I don't understand why each router must wait until the receiver has enough buffer space to hold the entire packet to begin forwarding. If the point of forwarding is to begin sending without having to receive the entire packet, why is it required to have enough space for the entire packet before a router can begin receiving parts of the packet?

If a receiver senses that its buffer is full, can't it just tell the sender to hold off on sending the following parts of the packet until its buffer frees up? Each router should always try to send as much data as it can to the next router in the path to hide latency.

Transfer of data would still be occurring at the granularity of a packet (unlike wormhole flow control which allows interleaving of flits from different packets) but we would have more latency hiding because we don't have to wait for the buffer to clear up entirely to begin sending parts of the packet and as it clears we can send the remaining parts of the packet.

landuo

Under heavy network contention, packets cannot be sent as soon as the header is received. However, the remaining of the packet is still being sent to the switch that has the header. As a result, the entire packet will end up with staying at the switch, which is the way store-and-forward uses to transfer packets

ESINNG

Well, I'm still confused with cut-through and wormhole method. What's the difference between them?

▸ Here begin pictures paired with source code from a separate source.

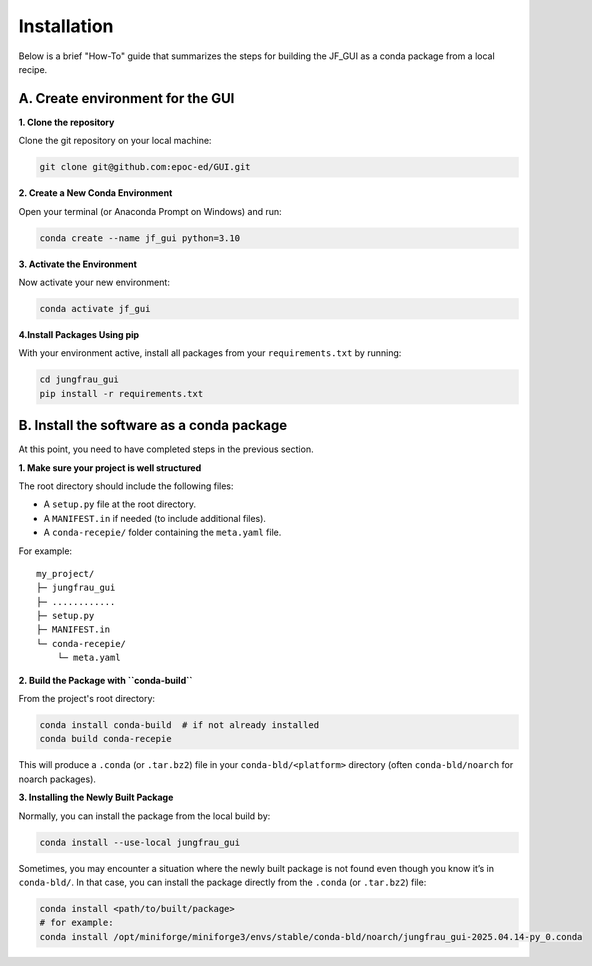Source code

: Installation
------------

Below is a brief "How-To" guide that summarizes the steps for building the JF_GUI as a conda package from a local recipe.


**A. Create environment for the GUI**
"""""""""""""""""""""""""""""""""""""

**1. Clone the repository**

Clone the git repository on your local machine:

.. code-block:: bash

    git clone git@github.com:epoc-ed/GUI.git


**2. Create a New Conda Environment**

Open your terminal (or Anaconda Prompt on Windows) and run:

.. code-block:: bash

    conda create --name jf_gui python=3.10

**3. Activate the Environment**

Now activate your new environment:

.. code-block:: bash

    conda activate jf_gui

**4.Install Packages Using pip**

With your environment active, install all packages from your ``requirements.txt`` by running:

.. code-block:: bash

    cd jungfrau_gui
    pip install -r requirements.txt


**B. Install the software as a conda package**
""""""""""""""""""""""""""""""""""""""""""""""

At this point, you need to have completed steps in the previous section.

**1. Make sure your project is well structured**

The root directory should include the following files:

- A ``setup.py`` file at the root directory.

- A ``MANIFEST.in`` if needed (to include additional files).

- A ``conda-recepie/`` folder containing the ``meta.yaml`` file.

For example::

    my_project/
    ├─ jungfrau_gui
    ├─ ............
    ├─ setup.py
    ├─ MANIFEST.in
    └─ conda-recepie/
        └─ meta.yaml

**2. Build the Package with ``conda-build``**

From the project's root directory:

.. code-block:: bash

    conda install conda-build  # if not already installed
    conda build conda-recepie

This will produce a ``.conda`` (or ``.tar.bz2``) file in your ``conda-bld/<platform>`` directory (often ``conda-bld/noarch`` for noarch packages).

**3. Installing the Newly Built Package**

Normally, you can install the package from the local build by:

.. code-block:: bash

    conda install --use-local jungfrau_gui

Sometimes, you may encounter a situation where the newly built package is not found even though you know it’s in ``conda-bld/``.
In that case, you can install the package directly from the ``.conda`` (or ``.tar.bz2``) file:

.. code-block:: bash

    conda install <path/to/built/package>
    # for example:
    conda install /opt/miniforge/miniforge3/envs/stable/conda-bld/noarch/jungfrau_gui-2025.04.14-py_0.conda
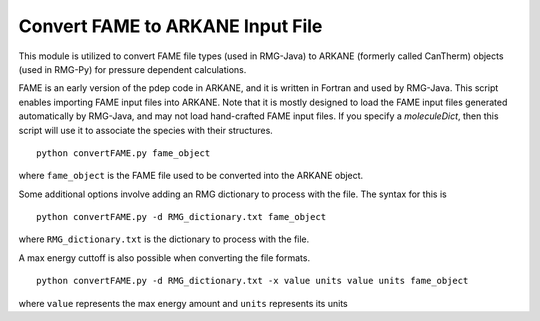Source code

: .. _convertFAME:

***********************************
Convert FAME to ARKANE Input File
***********************************

This module is utilized to convert FAME file types (used in RMG-Java) to ARKANE (formerly called CanTherm) objects
(used in RMG-Py) for pressure dependent calculations.

FAME is an early version of the pdep code in ARKANE, and it is written in Fortran and used by RMG-Java.
This script enables importing FAME input files into ARKANE. Note that it is mostly designed to load the FAME input files
generated automatically by RMG-Java, and may not load hand-crafted FAME input files. If you specify a `moleculeDict`,
then this script will use it to associate the species with their structures. ::

    python convertFAME.py fame_object
    
where ``fame_object`` is the FAME file used to be converted into the ARKANE object.

Some additional options involve adding an RMG dictionary to process with the file.  The syntax for this is ::

	python convertFAME.py -d RMG_dictionary.txt fame_object
  
where ``RMG_dictionary.txt`` is the dictionary to process with the file.  

A max energy cuttoff is also possible when converting the file formats. ::

	python convertFAME.py -d RMG_dictionary.txt -x value units value units fame_object

where ``value`` represents the max energy amount and ``units`` represents its units
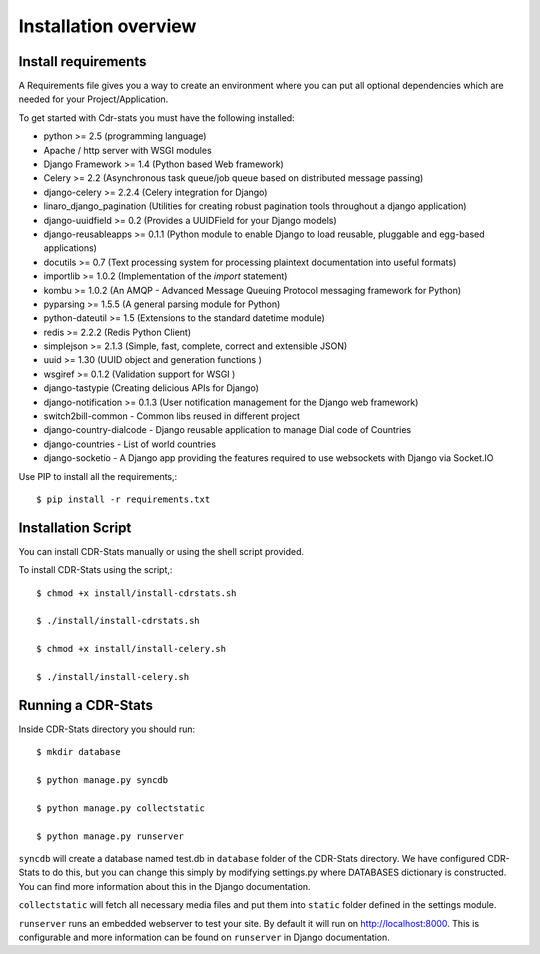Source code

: .. _installation-overview:

=====================
Installation overview
=====================

.. _install-requirements:

Install requirements
====================

A Requirements file gives you a way to create an environment where you can put
all optional dependencies which are needed for your Project/Application.

To get started with Cdr-stats you must have the following installed:

- python >= 2.5 (programming language)
- Apache / http server with WSGI modules
- Django Framework >= 1.4 (Python based Web framework)
- Celery >= 2.2 (Asynchronous task queue/job queue based on distributed message passing)
- django-celery >= 2.2.4 (Celery integration for Django)
- linaro_django_pagination (Utilities for creating robust pagination tools throughout a django application)
- django-uuidfield >= 0.2 (Provides a UUIDField for your Django models)
- django-reusableapps >= 0.1.1 (Python module to enable Django to load reusable, pluggable and egg-based applications)
- docutils >= 0.7 (Text processing system for processing plaintext documentation into useful formats)
- importlib >= 1.0.2 (Implementation of the `import` statement)
- kombu >= 1.0.2 (An AMQP - Advanced Message Queuing Protocol messaging framework for Python)
- pyparsing >= 1.5.5 (A general parsing module for Python)
- python-dateutil >= 1.5 (Extensions to the standard datetime module)
- redis >= 2.2.2 (Redis Python Client)
- simplejson >= 2.1.3 (Simple, fast, complete, correct and extensible JSON)
- uuid >= 1.30 (UUID object and generation functions )
- wsgiref >= 0.1.2 (Validation support for WSGI )
- django-tastypie (Creating delicious APIs for Django)
- django-notification >= 0.1.3 (User notification management for the Django web framework)
- switch2bill-common - Common libs reused in different project
- django-country-dialcode - Django reusable application to manage Dial code of Countries
- django-countries - List of world countries
- django-socketio - A Django app providing the features required to use websockets with Django via Socket.IO


Use PIP to install all the requirements,::

    $ pip install -r requirements.txt


.. _installation-script:

Installation Script
===================

You can install CDR-Stats manually or using the shell script provided.

To install CDR-Stats using the script,::

    $ chmod +x install/install-cdrstats.sh

    $ ./install/install-cdrstats.sh

    $ chmod +x install/install-celery.sh

    $ ./install/install-celery.sh


.. _running-cdrstats:

Running a CDR-Stats
===================

Inside CDR-Stats directory you should run::

    $ mkdir database

    $ python manage.py syncdb

    $ python manage.py collectstatic

    $ python manage.py runserver


``syncdb`` will create a database named test.db in ``database`` folder of the
CDR-Stats directory. We have configured CDR-Stats to do this, but you
can change this simply by modifying settings.py where DATABASES dictionary is
constructed. You can find more information about this in the 
Django documentation.

``collectstatic`` will fetch all necessary media files and put them into
``static`` folder defined in the settings module.

``runserver`` runs an embedded webserver to test your site.
By default it will run on http://localhost:8000. This is configurable and more
information can be found on ``runserver`` in Django documentation.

From my understanding, one is that the wormhole doesn't require the router have enough space to store the entire packet which is needed in cut-through. And cut-through is based on packet and wormhole is based on flit. But since cut-through split the packet into several parts, what's the difference between the part of packet with flit defined in wormhole. Besides, cut-through seems really similar with wormhole, what's the main difference between them?

amaliujia

@ESINNG. I guess because packet is the granularity of transfer in cut-through, parts of a packet is not splitted on purpose. Maybe only because buffer is formed by fixed size blocks, like 4 bytes blocks. But for wormhole, it looks like this time, size of flit can be controlled. Can someone confirm my guess?